[Page extract]:
═══
The Ladies Market is one of the several iconic tourist traps of Hong Kong.  Every person to ever visit Hong Kong since the 80’s has most likely taken a walk through the Ladies Market.

What does the Ladies Market have?

It’s not what its name suggests.  Back in the day, the street used to sell mainly ladies garments.  The government thought it would be better to regulate it as it was becoming quite popular and busy.  Thus it was dubbed the Ladies Market.  It now houses all the nick-nacks you could possibly want.  From clothes for your pooch to fake LV bags.  From kids clothes to fake Disney products.  From tourist T-shirts to fake Rolexes.  Okay you get the idea.

Yep, fake branded bags
Yep, fake branded bags

Tung Choi Street

The Ladies Market is on Tung Choi Street and aside from the centre part of the street which makes the market, the street itself has restaurants and shops lining both sides of the street that many tourists never see.

Because of how the market area is constructed, you can spend your whole time getting visual stimulus overload from the enormity of all of the things lining every booth from the ground to about 15 feet up.  Also, the market is about 5 good blocks long, stretching from Argyle Street to Dundas Street.  While a lot of the booths sell about the same type of goods and you will soon realise that you saw that same ‘I heart HK’ at about 10 booths already and there is still much market laid out in front of you.flat,550x550,075,f

Coming to Life!
═══
[Exercise brief]:
Copy out the whole Ladies Market passage above word for word.

[Record extracts]:
═══
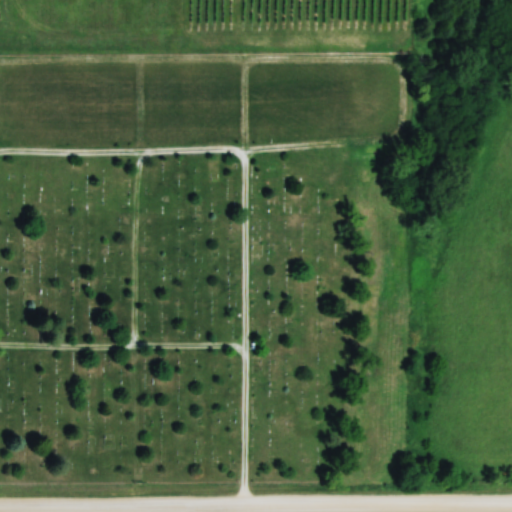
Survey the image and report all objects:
═══
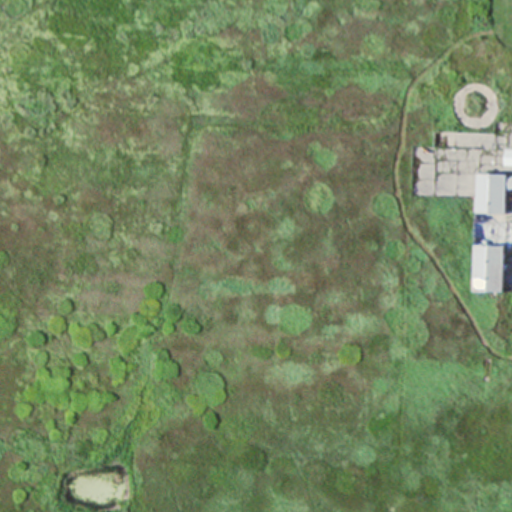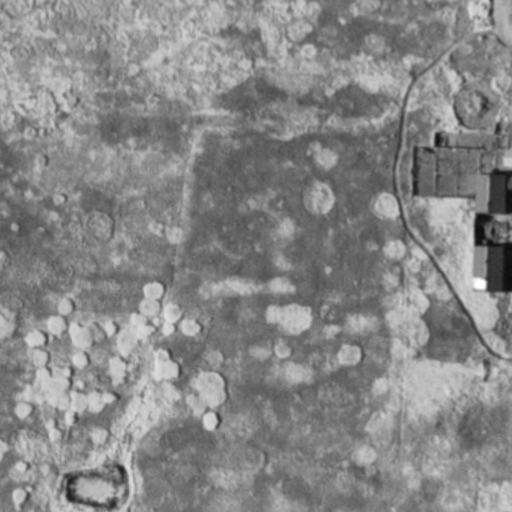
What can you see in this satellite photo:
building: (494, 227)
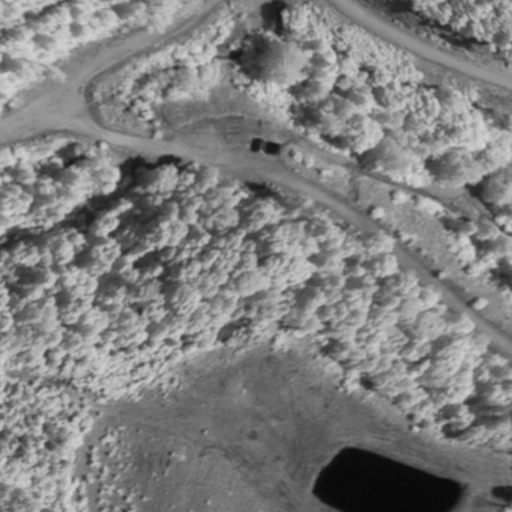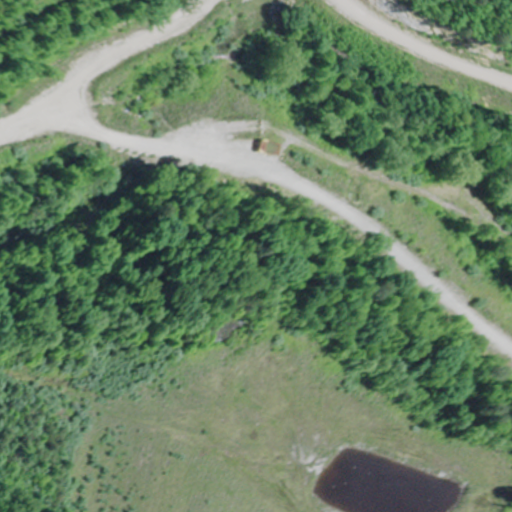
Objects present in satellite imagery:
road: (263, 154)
═══
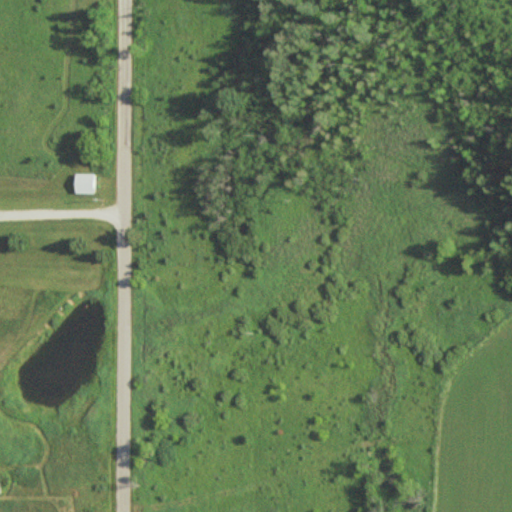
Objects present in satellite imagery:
═══
[Task solution]:
The Ladies Market is one of the several iconic tourist traps of Hong Kong.  Every person to ever visit Hong Kong since the 80’s has most likely taken a walk through the Ladies Market.

What does the Ladies Market have?

It’s not what its name suggests.  Back in the day, the street used to sell mainly ladies garments.  The government thought it would be better to regulate it as it was becoming quite popular and busy.  Thus it was dubbed the Ladies Market.  It now houses all the nick-nacks you could possibly want.  From clothes for your pooch to fake LV bags.  From kids clothes to fake Disney products.  From tourist T-shirts to fake Rolexes.  Okay you get the idea.

Yep, fake branded bags
Yep, fake branded bags

Tung Choi Street

The Ladies Market is on Tung Choi Street and aside from the centre part of the street which makes the market, the street itself has restaurants and shops lining both sides of the street that many tourists never see.

Because of how the market area is constructed, you can spend your whole time getting visual stimulus overload from the enormity of all of the things lining every booth from the ground to about 15 feet up.  Also, the market is about 5 good blocks long, stretching from Argyle Street to Dundas Street.  While a lot of the booths sell about the same type of goods and you will soon realise that you saw that same ‘I heart HK’ at about 10 booths already and there is still much market laid out in front of you.flat,550x550,075,f

Coming to Life!